Libro magistrale, quello: «Tutto è vuoto niente», tradusse per Einaudi il ribelle Guido Ceronetti, sempre vicinissimo alla dolente visione dualistica dei catari: tutto si riduce a «una fame di vento». Stando a quelle pagine, altro davvero non c’è, di memorabile, nelle faticose stagioni di un’umanità condannata a trascinarsi infelicemente «sotto il sole».

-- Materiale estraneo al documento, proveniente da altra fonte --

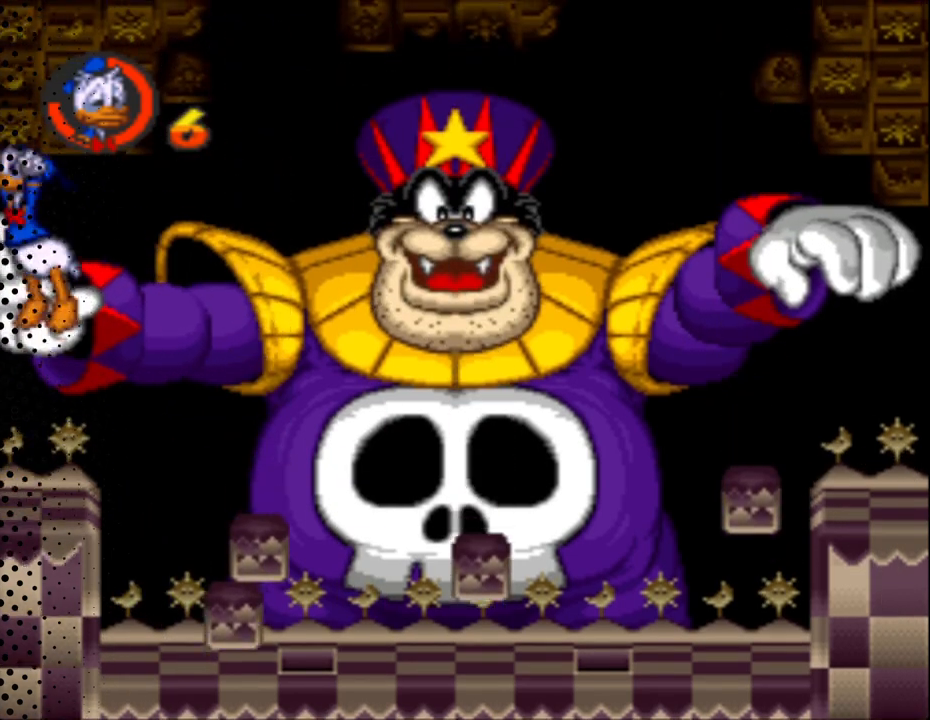
{"buttons": ["B", "Y", "DPAD_UP"], "events": [[167, "DPAD_LEFT", "up"]]}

Chi era l’autore veterotestamentario dell’Ecclesiaste? Il sublime e inarrivabile Salomone, come vorrebbe l’attribuzione convenzionale? E nel caso, quali adepti avrebbe mai potuto raccogliere attorno a sé, un simile autore, se avesse voluto far proseliti? Le drammatiche e lapidarie parole di Qohélet, infatti, sono scoraggianti quanto quelle dello Zarathustra nietzschiano.
La critica tende a collocare lo stesso Friedrich Nietzsche tra i “maestri del dubbio”, insieme all’eretico occidentale Karl Marx e al dottor Freud, il padre della psicanalisi, grande esploratore degli abissi interiori.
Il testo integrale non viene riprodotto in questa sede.